A policy change, allowing non-accredited investors, to invest in an Organic, Regenerative, Biological FARM in their COMMUNITY, could bring back the family farm

The USDA has concluded that the present agricultural more-on approach of increased synthetic fertilizers, pesticides, herbicides and fungicides is not sustainable. The alternative regenerative organic approach using compost, limited tilling, rock powders and microbes reestablishes the nutritionally balanced soil and sequesters the CO2 from the atmosphere. The result is greater nutritional density (higher BRIX), greater yields (30-200%) and longer shelf life (from days to weeks and months) of fruits and vegetables.
Georgia is unique in that the State has approved the “Invest Georgia Exemption” (IGE) allowing non-accredited resident investors the right to invest in corporations residing in Georgia. A single County could raise $1,000,000 in equity to fund a local organic farm. The investors would make a fair return on their investment, jobs would be available and as customers the investors would receive a small discount on their farm purchases.
If growing numbers of consumers continue to prefer food grown, raised, processed, packaged and sold by local farmers the economics of community food production will steadily improve. The next step is community ownership of the farm. If consumers in a community were to become co-owners of the land and equipment, effectively shareholders, the community bond would be stronger, jobs would be available and the money would stay in the community (multiplier effect). Our goal should be to make agriculture profitable at the community level, profit will make organic farming sustainable. We need a financial infrastructure to do that.

Where did you find this info?
I tried using AI search and received the following response:

Based on the provided search results, there is no direct quote or explicit conclusion from the USDA stating that the “present agricultural more-on approach of increased synthetic fertilizers, pesticides, herbicides, and fungicides is not sustainable.”
However, several points from the search results indirectly relate to this topic:

  • ERS (Economic Research Service) of the USDA evaluates the influence of various factors including fertilizers and pesticides on agriculture, but the focus has been on understanding their use rather than making a direct statement on sustainability.
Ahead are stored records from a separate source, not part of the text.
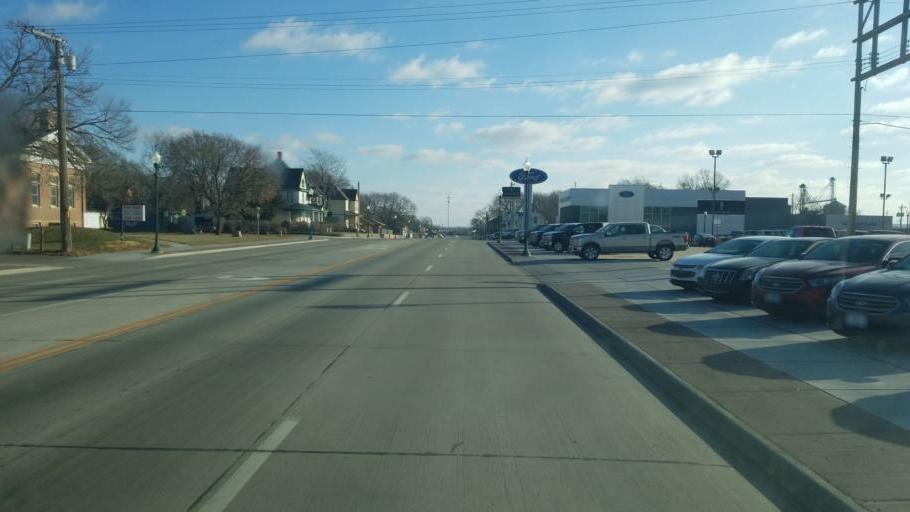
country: US
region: South Dakota
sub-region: Yankton County
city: Yankton
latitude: 42.8711
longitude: -97.3917
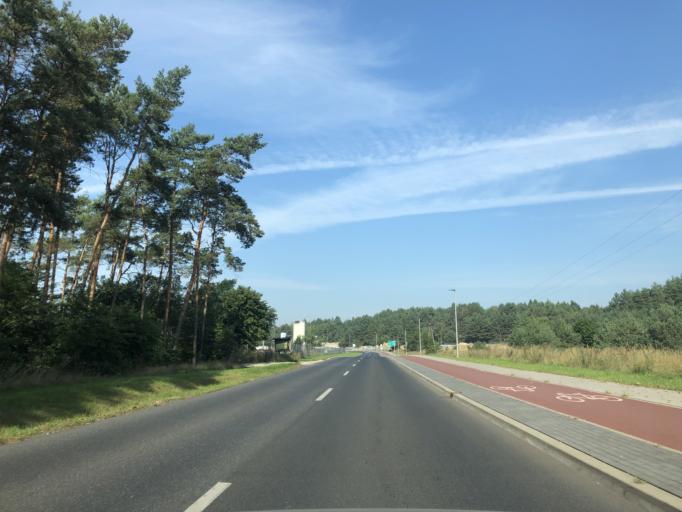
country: PL
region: Greater Poland Voivodeship
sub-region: Powiat pilski
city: Pila
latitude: 53.1387
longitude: 16.7908
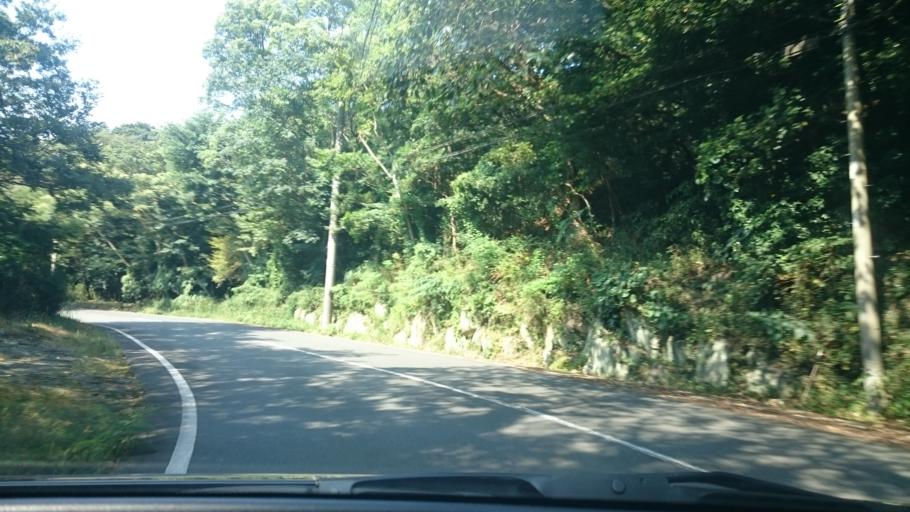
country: JP
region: Shizuoka
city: Heda
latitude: 34.9642
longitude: 138.7706
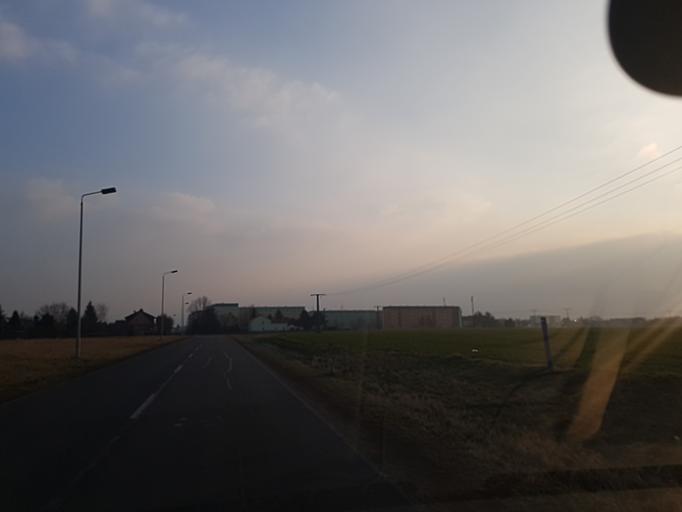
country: DE
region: Saxony-Anhalt
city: Coswig
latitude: 51.8968
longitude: 12.4593
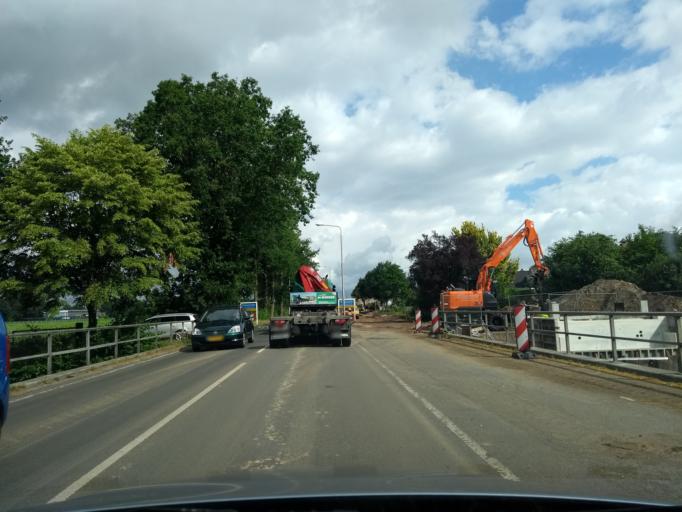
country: NL
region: Overijssel
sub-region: Gemeente Twenterand
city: Vriezenveen
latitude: 52.3975
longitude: 6.6100
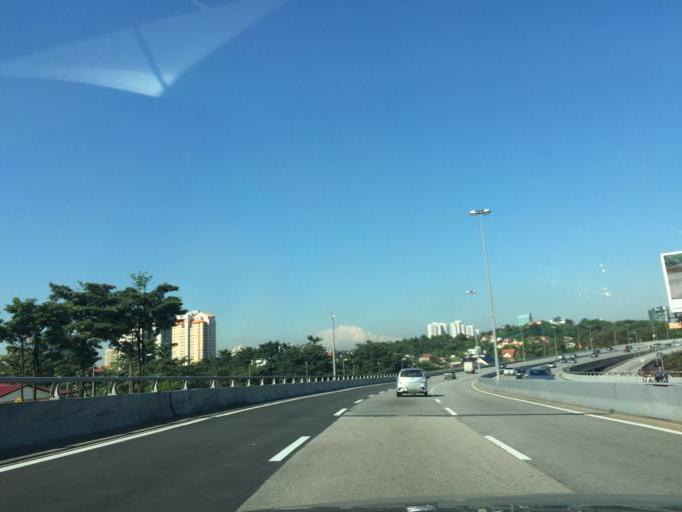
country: MY
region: Selangor
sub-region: Petaling
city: Petaling Jaya
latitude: 3.1601
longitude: 101.6281
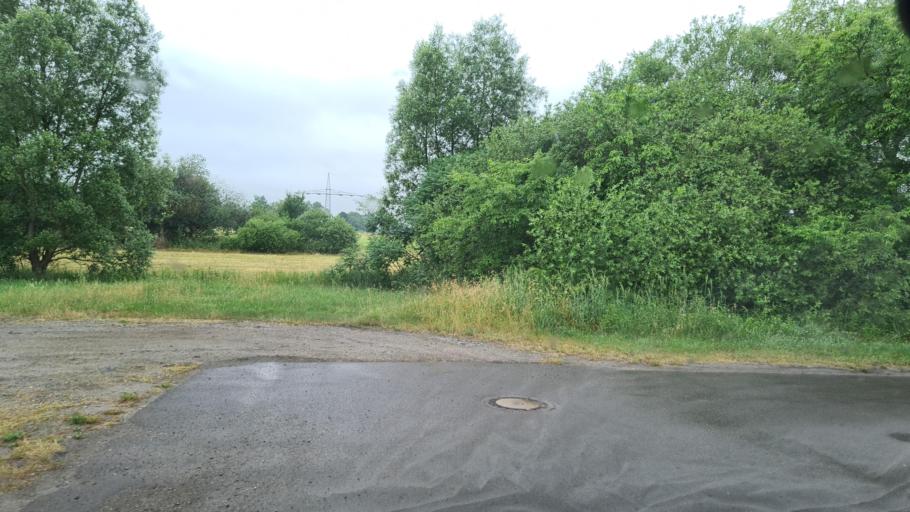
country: DE
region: Brandenburg
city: Lauchhammer
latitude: 51.4802
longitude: 13.7262
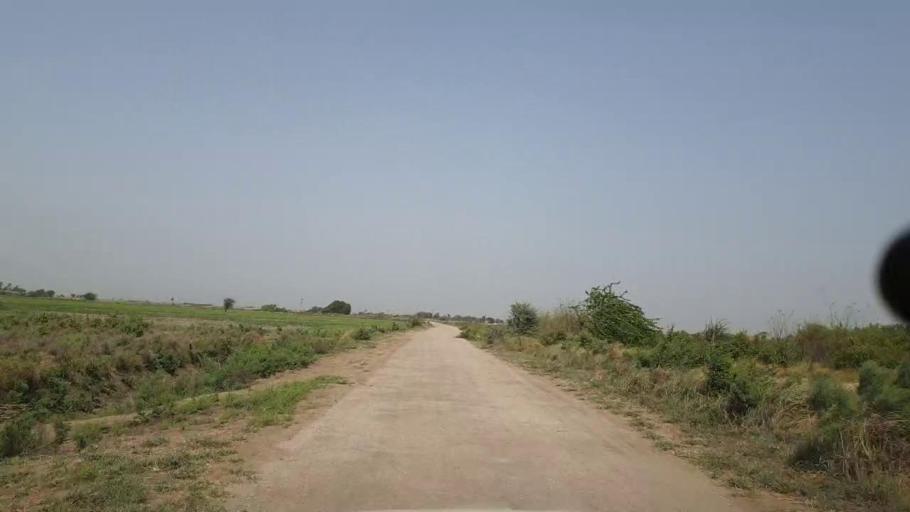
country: PK
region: Sindh
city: Matli
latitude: 25.0701
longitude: 68.6899
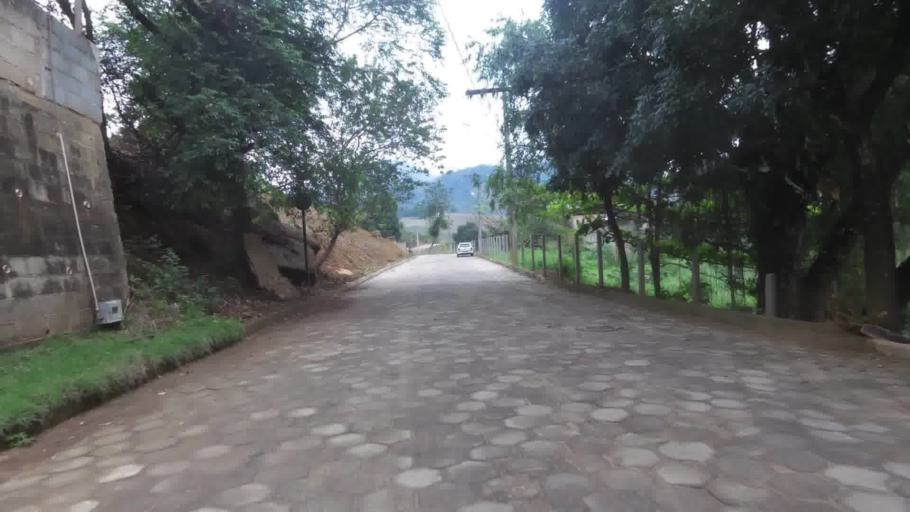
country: BR
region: Espirito Santo
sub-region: Iconha
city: Iconha
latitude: -20.7893
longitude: -40.8189
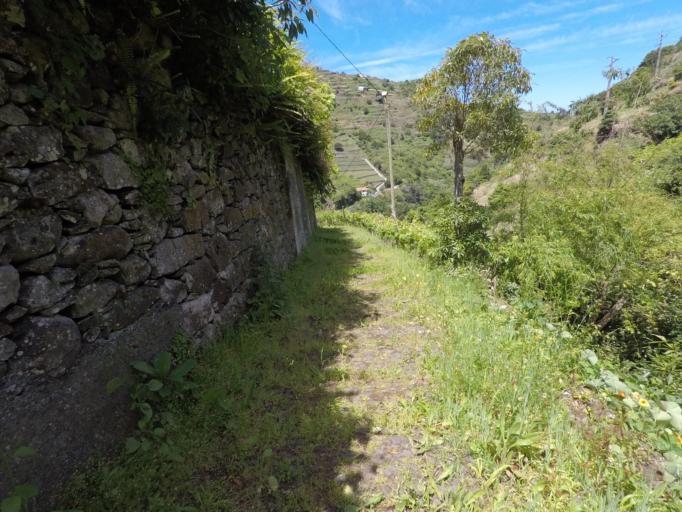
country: PT
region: Madeira
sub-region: Sao Vicente
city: Sao Vicente
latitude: 32.8212
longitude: -16.9741
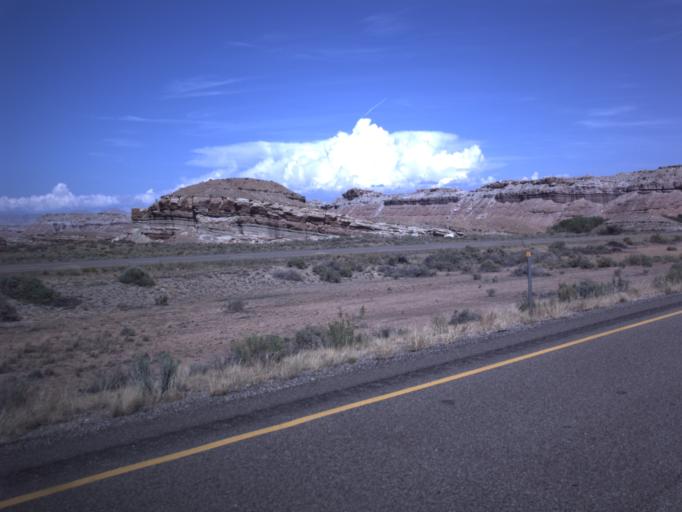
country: US
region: Utah
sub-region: Carbon County
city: East Carbon City
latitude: 38.9246
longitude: -110.4150
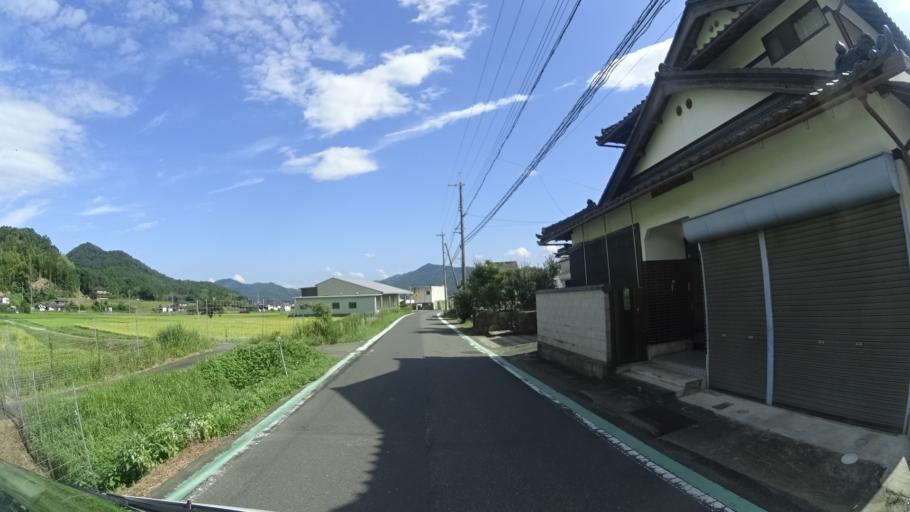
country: JP
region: Kyoto
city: Fukuchiyama
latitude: 35.3217
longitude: 135.1805
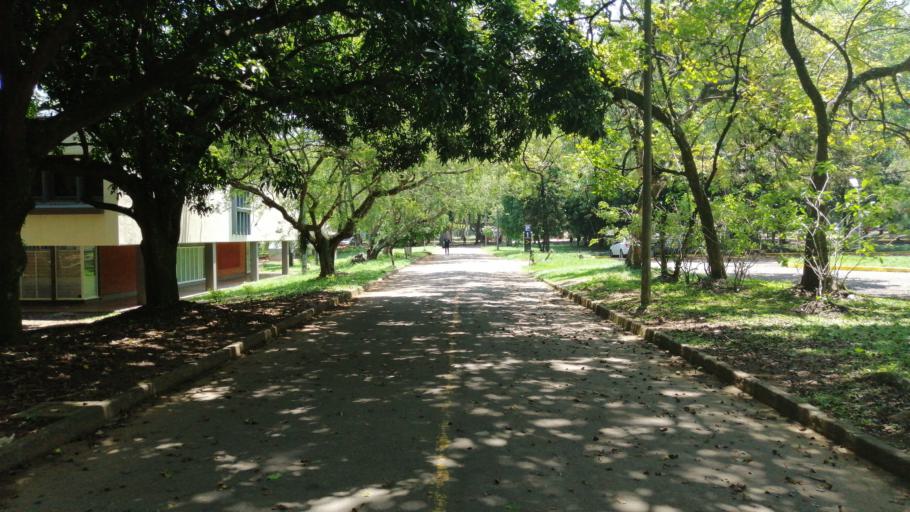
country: CO
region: Valle del Cauca
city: Cali
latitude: 3.3749
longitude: -76.5333
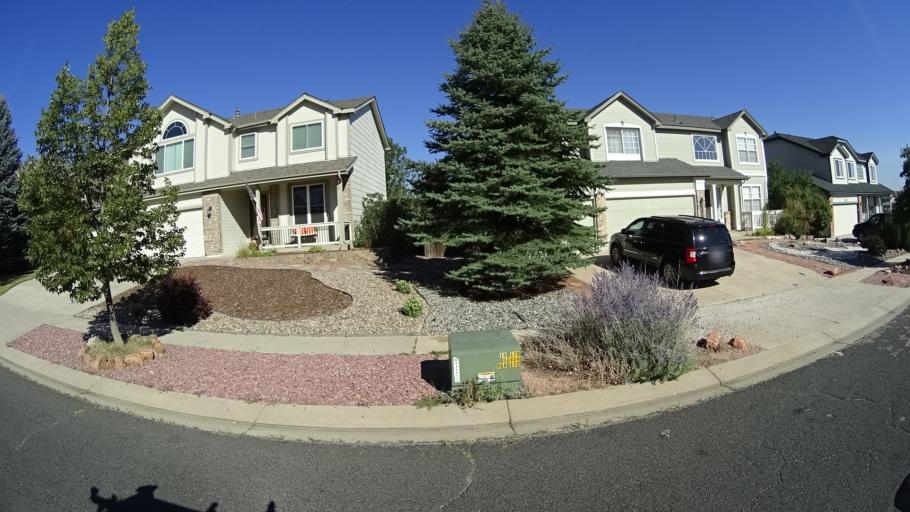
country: US
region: Colorado
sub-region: El Paso County
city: Black Forest
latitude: 38.9616
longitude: -104.7577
They discuss trends in pesticide use, the environmental impact of fertilizers, and the strategies farmers employ under different economic conditions, but they do not conclude on the sustainability of the current approach in these terms.

  • Organic Farming Research Foundation discusses the adverse effects of synthetic chemicals on soil health, suggesting an alternative view where these chemicals are seen as detrimental to soil organisms and biodiversity. While this isn’t a USDA source, it reflects a perspective on sustainability in agriculture, highlighting the negative impacts of conventional methods.

  • USDA’s National Organic Program through its list of allowed and prohibited substances, indirectly supports a more sustainable approach by promoting organic farming which eschews synthetic chemicals. However, this is more about regulation and less about a direct statement on the sustainability of synthetic inputs.

  • Various articles discuss the environmental impacts of synthetic fertilizers and pesticides, with some suggesting that organic methods could be more sustainable, but these are not direct USDA conclusions.

In summary, while the USDA does research and regulate aspects of agriculture that touch on sustainability, the specific conclusion you mention about the unsustainability of current synthetic-based agriculture practices is not explicitly stated in the provided search results. This might be an interpretation or aggregation of multiple sources or a perspective from another document not included in these results.

Investments have consequences, and you could lose all of your investment.

Why Do Investors Need to Be Accredited?

From Investopedia:

Investors need to be accredited so that they can invest in riskier assets. The goal is really to protect non-accredited investors. It is assumed that accredited investors have enough financial expertise to analyze the risks and rewards of a riskier investment or at least have the wealth to absorb a significant loss.